------ Given data

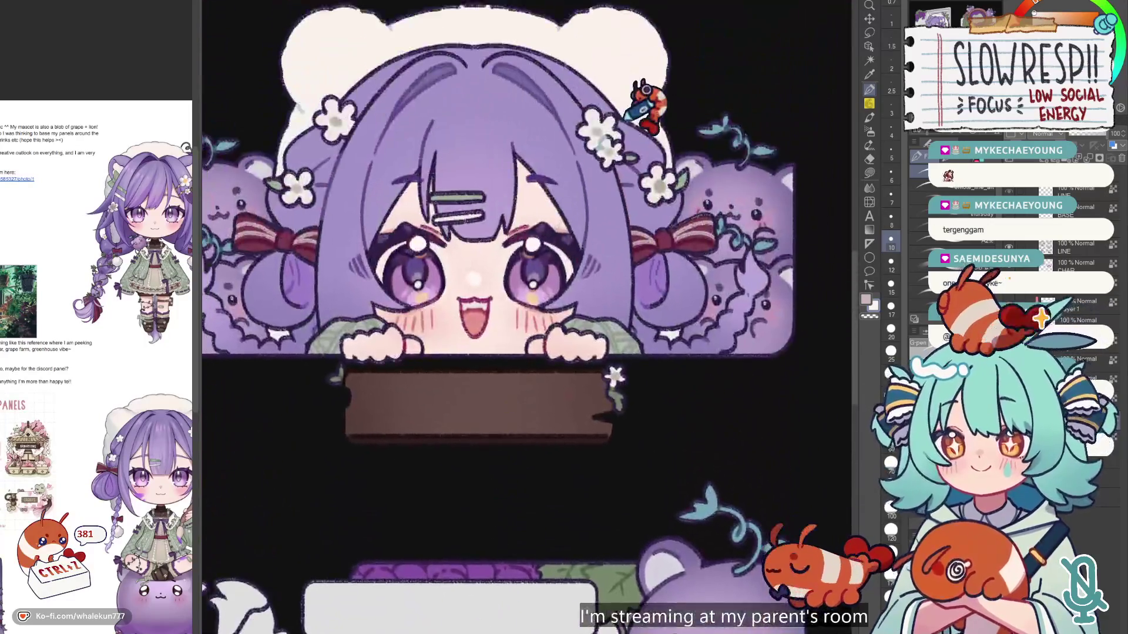
{"action": "scroll", "coordinate": [591, 383], "scroll_direction": "down", "scroll_amount": 8}
{"action": "scroll", "coordinate": [537, 466], "scroll_direction": "up", "scroll_amount": 2}
{"action": "scroll", "coordinate": [464, 206], "scroll_direction": "up", "scroll_amount": 2}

------------

### Task item
Reproduce the data above in full, exactly as it is, with the pictures left out.

### Written answer
{"action": "scroll", "coordinate": [591, 383], "scroll_direction": "down", "scroll_amount": 8}
{"action": "scroll", "coordinate": [537, 466], "scroll_direction": "up", "scroll_amount": 2}
{"action": "scroll", "coordinate": [464, 206], "scroll_direction": "up", "scroll_amount": 2}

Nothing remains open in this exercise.